1:30-2:30 p.m.: They Fought Like Demons: Women Soldiers in the Civil War, with DeAnne Blanton
While Civil War armies consisted primarily of male Soldiers, hundreds of women disguised themselves in men’s uniforms and charged into battle as Union and Confederate soldiers. DeAnne Blanton opens an often neglected chapter of Civil War history, telling the stories of women who served in the ranks, hidden as men.
DeAnne Blanton is a senior military archivist with the National Archives and Records Administration, specializing in 19th century U.S. Army records. She is the co-author of “They Fought Like Demons: Women Soldiers in the Civil War.”

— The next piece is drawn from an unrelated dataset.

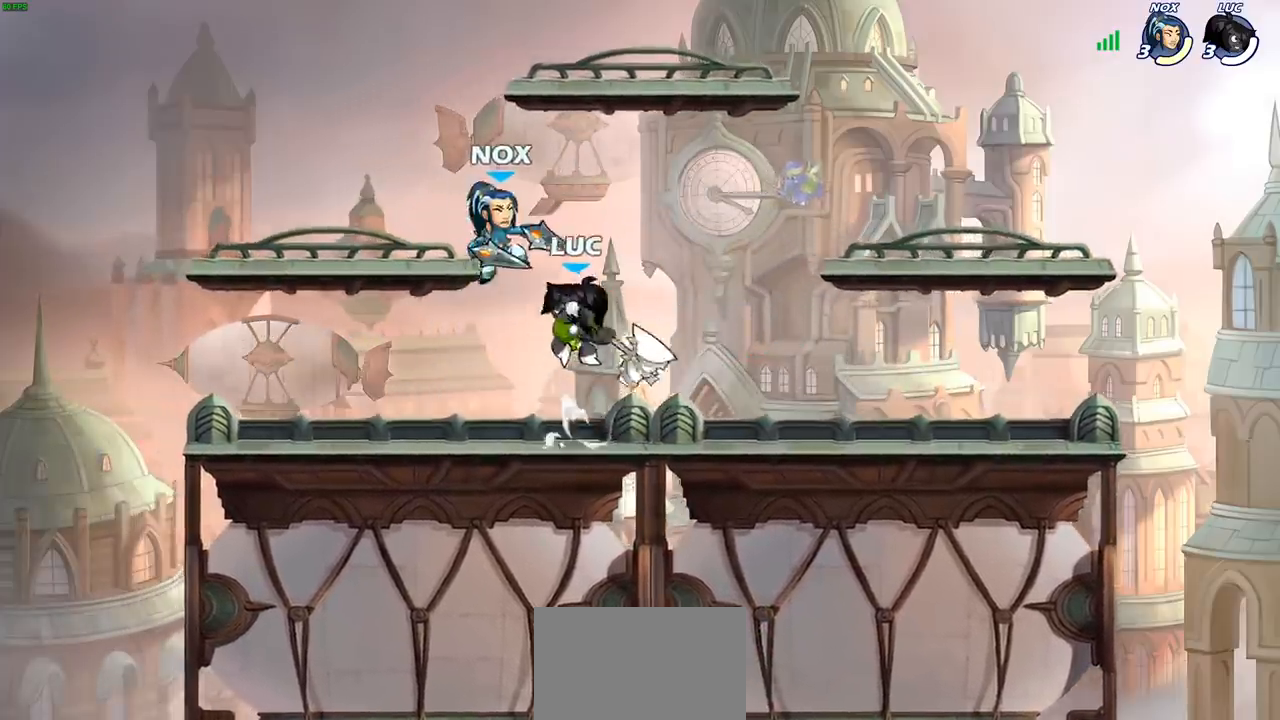
{"buttons": ["R2"], "left_stick": "center", "right_stick": "center", "events": [[250, "left_stick", "left"], [383, "left_stick", "center"], [483, "R2", "down"]]}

2:45-3:45 p.m.: Morale at the Battle of Bristoe Station, with Robert Orrison
Drawing upon a wealth of primary sources, military historian Robert Orrison discusses the Union troops’ morale following the bloody Battle of Gettysburg and through the October 1863 Battle of Bristoe Station. In letters home and personal journals, demoralized Union Soldiers complained about President Lincoln, their generals and the state of the Army. They stood in stark comparison to the Confederates who were chasing them through Virginia, and—though they were defeated in Pennsylvania—were much more positive.
Robert Orrison has worked at several Civil War historic sites throughout his career and is currently Division Manager at Prince William County Office of Historic Preservation. Orrison also co-authored “A Want of Vigilance: The Bristoe Station Campaign, October 9–19, 1863.”
3:45-4 p.m.: Conclusion
Following the formal presentations, participants are invited to explore the Museum on their own.